▸ **What the task asks**
Please pull out every line in the entries below that contains the string "komuttan", copying each such line in full.

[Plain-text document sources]
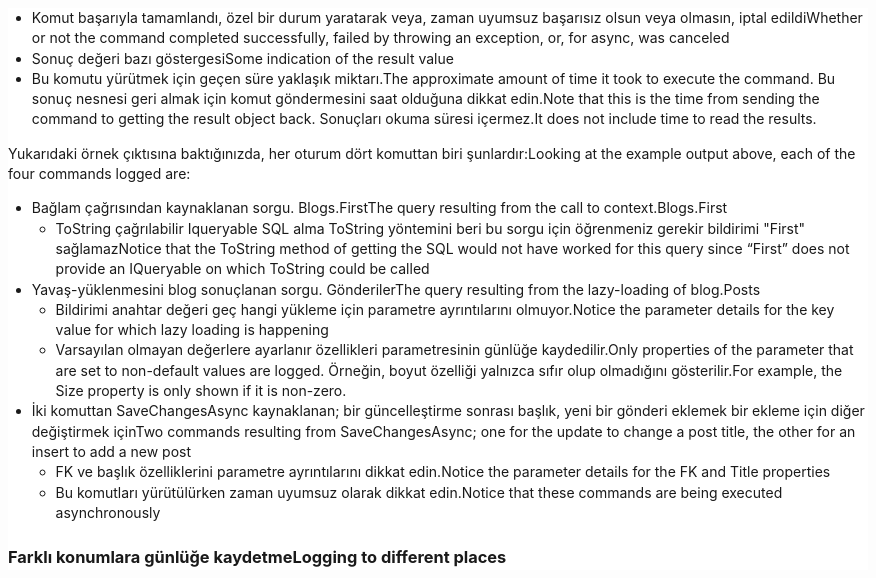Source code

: - <span data-ttu-id="c2c2a-133">Komut başarıyla tamamlandı, özel bir durum yaratarak veya, zaman uyumsuz başarısız olsun veya olmasın, iptal edildi</span><span class="sxs-lookup"><span data-stu-id="c2c2a-133">Whether or not the command completed successfully, failed by throwing an exception, or, for async, was canceled</span></span>  
- <span data-ttu-id="c2c2a-134">Sonuç değeri bazı göstergesi</span><span class="sxs-lookup"><span data-stu-id="c2c2a-134">Some indication of the result value</span></span>  
- <span data-ttu-id="c2c2a-135">Bu komutu yürütmek için geçen süre yaklaşık miktarı.</span><span class="sxs-lookup"><span data-stu-id="c2c2a-135">The approximate amount of time it took to execute the command.</span></span> <span data-ttu-id="c2c2a-136">Bu sonuç nesnesi geri almak için komut göndermesini saat olduğuna dikkat edin.</span><span class="sxs-lookup"><span data-stu-id="c2c2a-136">Note that this is the time from sending the command to getting the result object back.</span></span> <span data-ttu-id="c2c2a-137">Sonuçları okuma süresi içermez.</span><span class="sxs-lookup"><span data-stu-id="c2c2a-137">It does not include time to read the results.</span></span>  

<span data-ttu-id="c2c2a-138">Yukarıdaki örnek çıktısına baktığınızda, her oturum dört komuttan biri şunlardır:</span><span class="sxs-lookup"><span data-stu-id="c2c2a-138">Looking at the example output above, each of the four commands logged are:</span></span>  

- <span data-ttu-id="c2c2a-139">Bağlam çağrısından kaynaklanan sorgu. Blogs.First</span><span class="sxs-lookup"><span data-stu-id="c2c2a-139">The query resulting from the call to context.Blogs.First</span></span>  
    - <span data-ttu-id="c2c2a-140">ToString çağrılabilir Iqueryable SQL alma ToString yöntemini beri bu sorgu için öğrenmeniz gerekir bildirimi "First" sağlamaz</span><span class="sxs-lookup"><span data-stu-id="c2c2a-140">Notice that the ToString method of getting the SQL would not have worked for this query since “First” does not provide an IQueryable on which ToString could be called</span></span>  
- <span data-ttu-id="c2c2a-141">Yavaş-yüklenmesini blog sonuçlanan sorgu. Gönderiler</span><span class="sxs-lookup"><span data-stu-id="c2c2a-141">The query resulting from the lazy-loading of blog.Posts</span></span>  
    - <span data-ttu-id="c2c2a-142">Bildirimi anahtar değeri geç hangi yükleme için parametre ayrıntılarını olmuyor.</span><span class="sxs-lookup"><span data-stu-id="c2c2a-142">Notice the parameter details for the key value for which lazy loading is happening</span></span>  
    - <span data-ttu-id="c2c2a-143">Varsayılan olmayan değerlere ayarlanır özellikleri parametresinin günlüğe kaydedilir.</span><span class="sxs-lookup"><span data-stu-id="c2c2a-143">Only properties of the parameter that are set to non-default values are logged.</span></span> <span data-ttu-id="c2c2a-144">Örneğin, boyut özelliği yalnızca sıfır olup olmadığını gösterilir.</span><span class="sxs-lookup"><span data-stu-id="c2c2a-144">For example, the Size property is only shown if it is non-zero.</span></span>  
- <span data-ttu-id="c2c2a-145">İki komuttan SaveChangesAsync kaynaklanan; bir güncelleştirme sonrası başlık, yeni bir gönderi eklemek bir ekleme için diğer değiştirmek için</span><span class="sxs-lookup"><span data-stu-id="c2c2a-145">Two commands resulting from SaveChangesAsync; one for the update to change a post title, the other for an insert to add a new post</span></span>  
    - <span data-ttu-id="c2c2a-146">FK ve başlık özelliklerini parametre ayrıntılarını dikkat edin.</span><span class="sxs-lookup"><span data-stu-id="c2c2a-146">Notice the parameter details for the FK and Title properties</span></span>  
    - <span data-ttu-id="c2c2a-147">Bu komutları yürütülürken zaman uyumsuz olarak dikkat edin.</span><span class="sxs-lookup"><span data-stu-id="c2c2a-147">Notice that these commands are being executed asynchronously</span></span>  

### <a name="logging-to-different-places"></a><span data-ttu-id="c2c2a-148">Farklı konumlara günlüğe kaydetme</span><span class="sxs-lookup"><span data-stu-id="c2c2a-148">Logging to different places</span></span>  
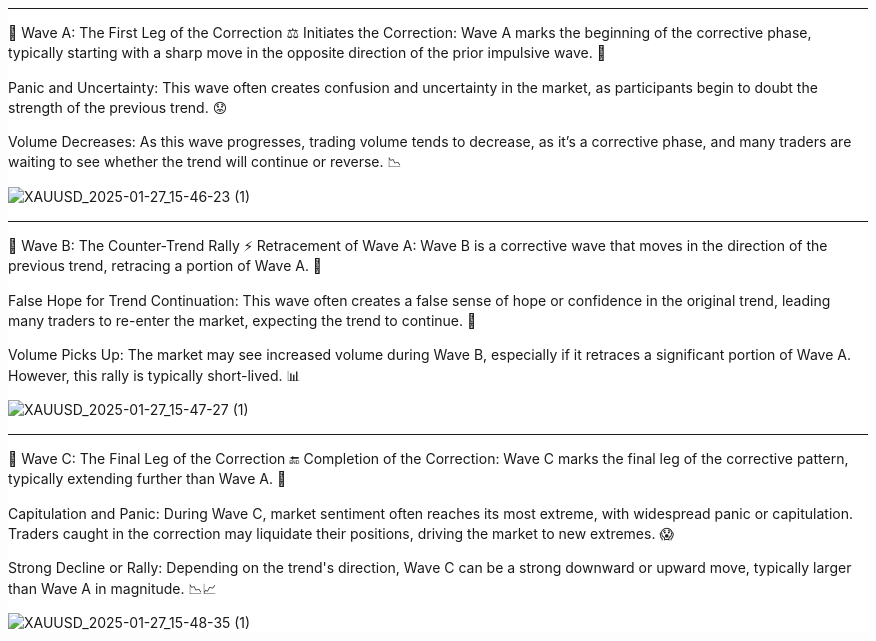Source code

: 
---

🌊 Wave A: The First Leg of the Correction ⚖️
Initiates the Correction: Wave A marks the beginning of the corrective phase, typically starting with a sharp move in the opposite direction of the prior impulsive wave. 🔄

Panic and Uncertainty: This wave often creates confusion and uncertainty in the market, as participants begin to doubt the strength of the previous trend. 😟

Volume Decreases: As this wave progresses, trading volume tends to decrease, as it’s a corrective phase, and many traders are waiting to see whether the trend will continue or reverse. 📉

![XAUUSD_2025-01-27_15-46-23 (1)](https://github.com/user-attachments/assets/2b3071c0-f708-4ba1-9e52-5ee949fdb3d8)

---

🌊 Wave B: The Counter-Trend Rally ⚡
Retracement of Wave A: Wave B is a corrective wave that moves in the direction of the previous trend, retracing a portion of Wave A. 🔁

False Hope for Trend Continuation: This wave often creates a false sense of hope or confidence in the original trend, leading many traders to re-enter the market, expecting the trend to continue. 🙌

Volume Picks Up: The market may see increased volume during Wave B, especially if it retraces a significant portion of Wave A. However, this rally is typically short-lived. 📊


![XAUUSD_2025-01-27_15-47-27 (1)](https://github.com/user-attachments/assets/19a4fad1-fa88-44a8-97b5-3560af8527b8)

---

🌊 Wave C: The Final Leg of the Correction 🔚
Completion of the Correction: Wave C marks the final leg of the corrective pattern, typically extending further than Wave A. 🔁

Capitulation and Panic: During Wave C, market sentiment often reaches its most extreme, with widespread panic or capitulation. Traders caught in the correction may liquidate their positions, driving the market to new extremes. 😱

Strong Decline or Rally: Depending on the trend's direction, Wave C can be a strong downward or upward move, typically larger than Wave A in magnitude. 📉📈

![XAUUSD_2025-01-27_15-48-35 (1)](https://github.com/user-attachments/assets/ed678c47-503c-481a-94c4-4e1717c3029b)

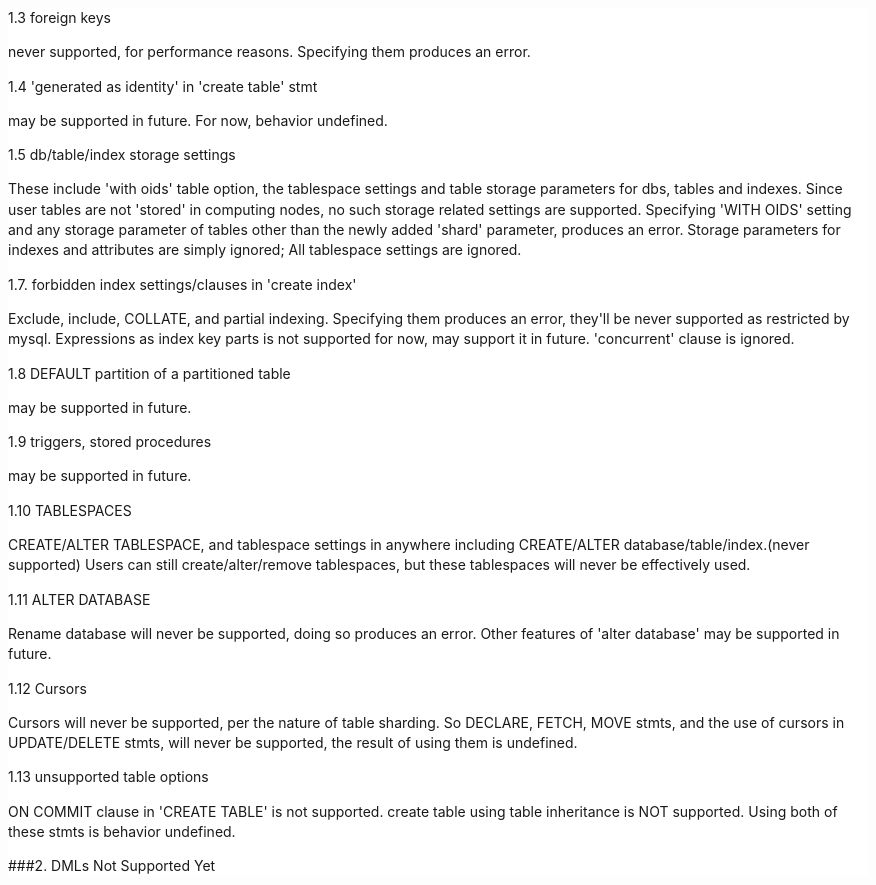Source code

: 1.3 foreign keys

never supported, for performance reasons. Specifying them produces an error.

1.4 'generated as identity' in 'create table' stmt

may be supported in future. For now, behavior undefined.

1.5 db/table/index storage settings

These include 'with oids' table option, the tablespace settings and table storage parameters for dbs, tables and indexes.
Since user tables are not 'stored' in computing nodes, no such storage related settings are supported.
Specifying 'WITH OIDS' setting and any storage parameter of tables other than the newly added 'shard' parameter, produces an error.
Storage parameters for indexes and attributes are simply ignored; 
All tablespace settings are ignored.


1.7. forbidden index settings/clauses in 'create index'

Exclude, include, COLLATE, and partial indexing. Specifying them produces an error, they'll be never supported as restricted by mysql.
Expressions as index key parts is not supported for now, may support it in future.
'concurrent' clause is ignored.

1.8 DEFAULT partition of a partitioned table

may be supported in future.

1.9 triggers, stored procedures

may be supported in future.

1.10 TABLESPACES

CREATE/ALTER TABLESPACE, and tablespace settings in anywhere including CREATE/ALTER database/table/index.(never supported)
Users can still create/alter/remove tablespaces, but these tablespaces will never be effectively used.

1.11 ALTER DATABASE

Rename database will never be supported, doing so produces an error.
Other features of 'alter database' may be supported in future.

1.12 Cursors

Cursors will never be supported, per the nature of table sharding.
So DECLARE, FETCH, MOVE stmts, and the use of cursors in UPDATE/DELETE stmts, will never be supported, the result of using them is undefined.

1.13 unsupported table options

ON COMMIT clause in 'CREATE TABLE' is not supported.
create table using table inheritance is NOT supported. Using both of these stmts is behavior undefined.


###2. DMLs Not Supported Yet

▸ **Answer space**
<span data-ttu-id="c2c2a-138">Yukarıdaki örnek çıktısına baktığınızda, her oturum dört komuttan biri şunlardır:</span><span class="sxs-lookup"><span data-stu-id="c2c2a-138">Looking at the example output above, each of the four commands logged are:</span></span>  
- <span data-ttu-id="c2c2a-145">İki komuttan SaveChangesAsync kaynaklanan; bir güncelleştirme sonrası başlık, yeni bir gönderi eklemek bir ekleme için diğer değiştirmek için</span><span class="sxs-lookup"><span data-stu-id="c2c2a-145">Two commands resulting from SaveChangesAsync; one for the update to change a post title, the other for an insert to add a new post</span></span>  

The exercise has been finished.